What has changed is the rate of medical inflation. Healthcare costs are rising at a much lower rate than in the past. Since this low-inflation component receives twice the weight in the CPI for the elderly as it does in the CPI-W, the CPI-E increased more slowly.

In fact, this year's COLA based on the experimental CPI-E would have been 4.8% compared with the actual COLA of 5.9%.

To me, shifting to the CPI-E to determine the COLA has never seemed like a productive proposal. First, the difference between the two indexes has declined over time.

More important, the CPI-E is not a real price index. It simply re-weights the data collected for the population as a whole.  As a result, it suffers from several flaws.

In short, fooling around with the index for Social Security's COLA is not worth the effort. We have bigger fish to fry.

4. What lessons can advisors/clients learn from today's volatility mixed with higher inflation and the impact on portfolios? Have you done any research on what are the best products they should incorporate into portfolios now?

My response to this question is the same as for question No. 1: Select a diversified portfolio that is comfortable in terms of risk, and then pretty much stick with it. People generally lose out when they sell during turmoil or buy specialized products in response to a transitory phenomenon.

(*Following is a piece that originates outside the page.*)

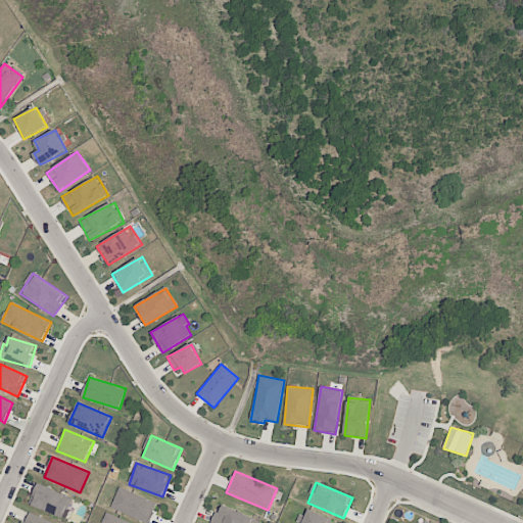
[(64,516),(72,494),(37,484),(30,506),(64,516)]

5. Do you believe that Congress will step up and make changes to Social Security, including making the appropriate funding, in the next couple years? Why or why not?

The depletion of the Social Security Trust Fund reserves is an important action-forcing event. Once the OASI trust fund reserves are depleted, revenues — primarily from the payroll tax — will be sufficient to cover only 76% of promised retirement benefits and 78% of total benefits.

It would indeed be wonderful if Congress enacted a plan to ensure the payment of full Social Security benefits for the next 75 years. Legislators have put forward a number of proposals that would both offer some enhancements and produce enough revenue to fill the financing hole. Congress should take up these proposals directly.